What this task involves:
Pictures do not belong in the copy; print every entry exactly as it stands.

Saved data entries
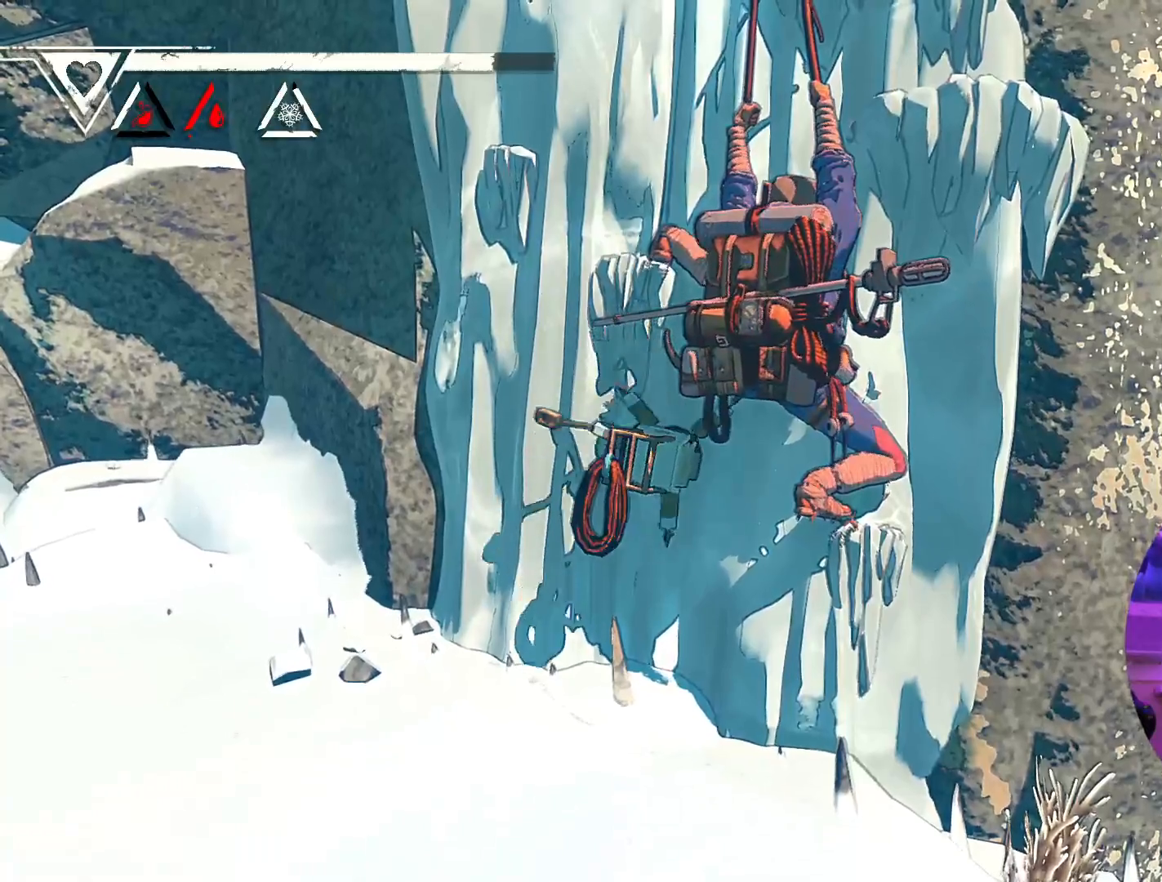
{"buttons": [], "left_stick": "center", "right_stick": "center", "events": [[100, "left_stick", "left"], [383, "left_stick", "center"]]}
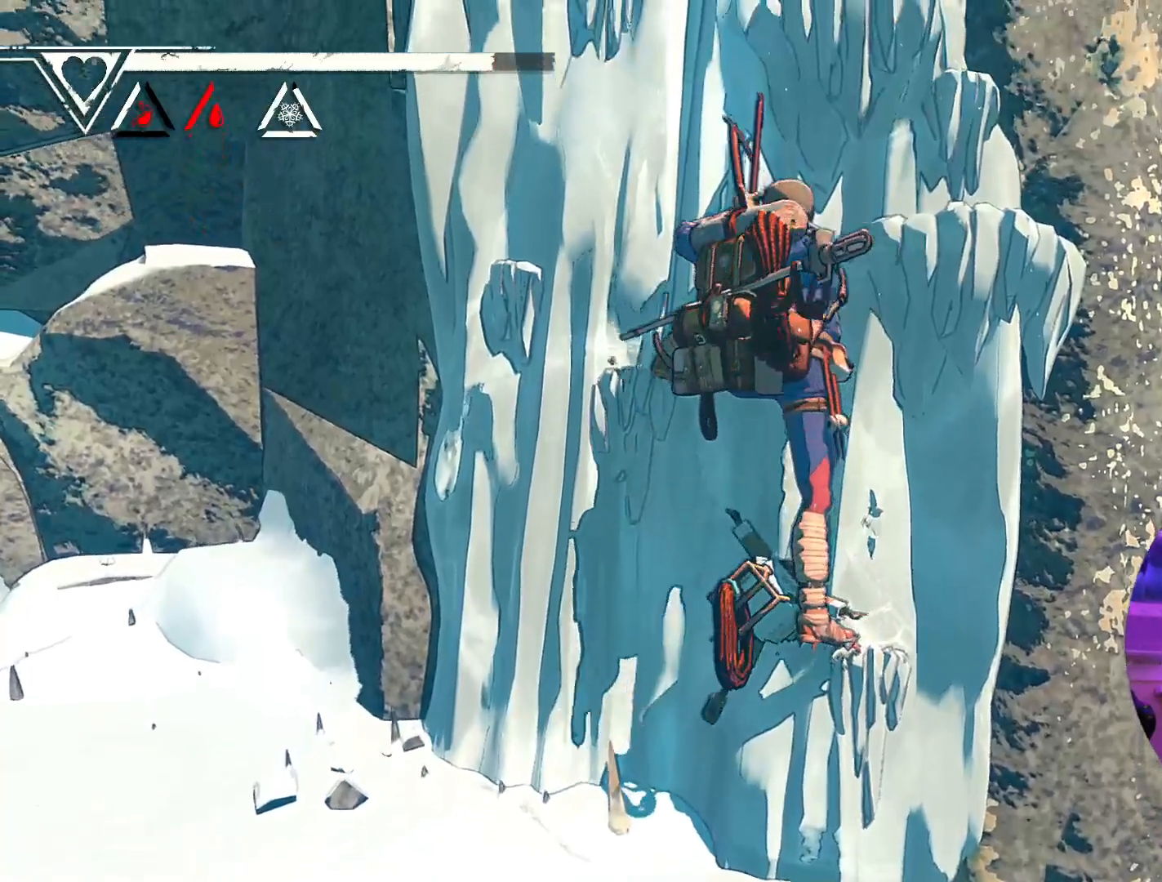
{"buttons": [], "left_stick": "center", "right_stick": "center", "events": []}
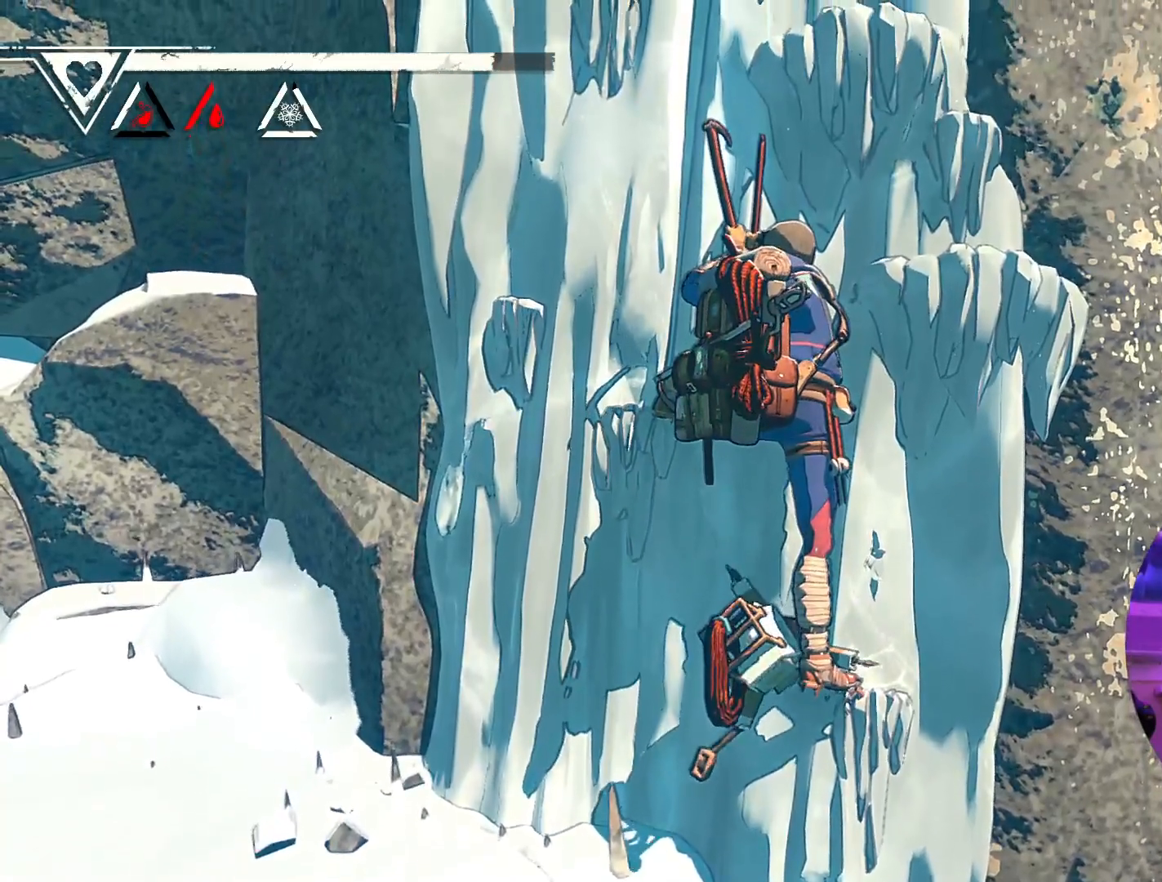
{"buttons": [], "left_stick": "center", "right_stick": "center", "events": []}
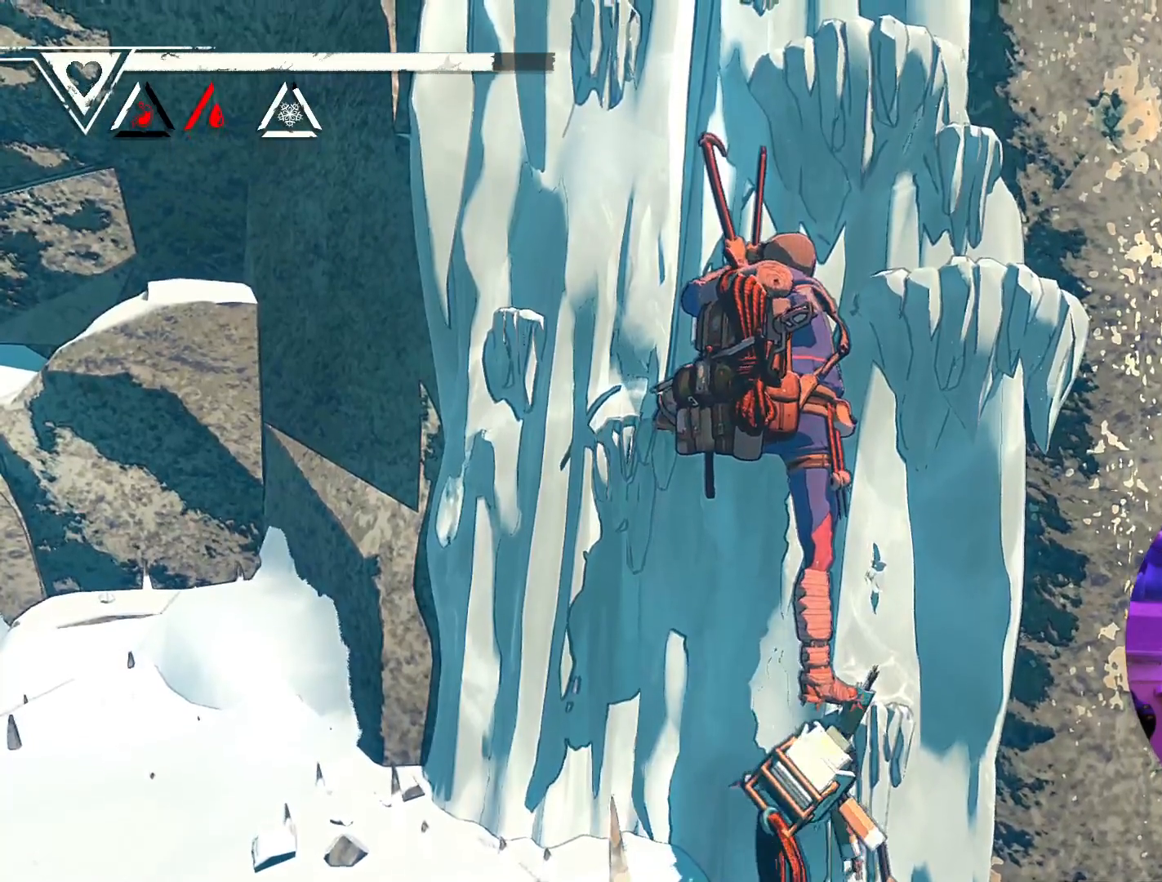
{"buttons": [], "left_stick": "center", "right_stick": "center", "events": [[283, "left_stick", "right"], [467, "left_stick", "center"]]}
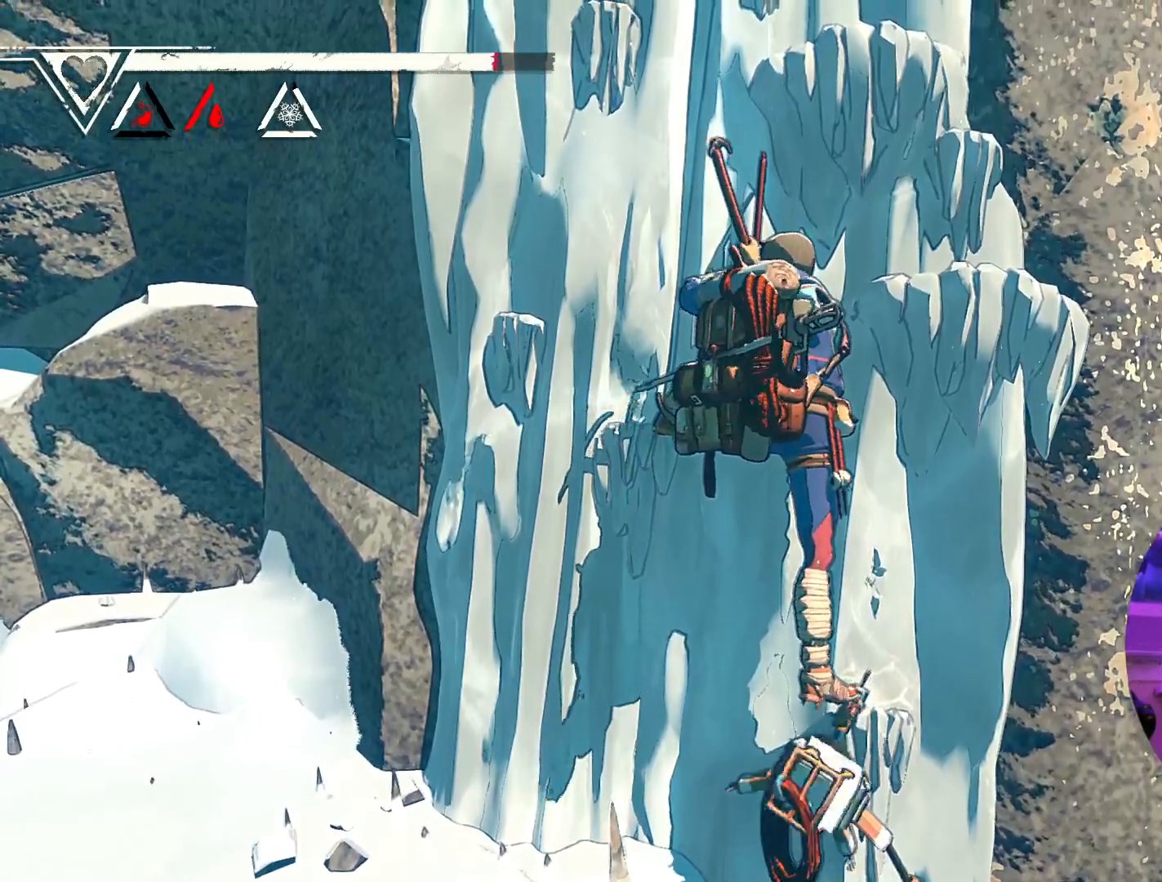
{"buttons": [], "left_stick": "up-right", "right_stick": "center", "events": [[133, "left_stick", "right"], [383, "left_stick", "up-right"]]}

The answer:
{"buttons": [], "left_stick": "center", "right_stick": "center", "events": [[100, "left_stick", "left"], [383, "left_stick", "center"]]}
{"buttons": [], "left_stick": "center", "right_stick": "center", "events": []}
{"buttons": [], "left_stick": "center", "right_stick": "center", "events": []}
{"buttons": [], "left_stick": "center", "right_stick": "center", "events": [[283, "left_stick", "right"], [467, "left_stick", "center"]]}
{"buttons": [], "left_stick": "up-right", "right_stick": "center", "events": [[133, "left_stick", "right"], [383, "left_stick", "up-right"]]}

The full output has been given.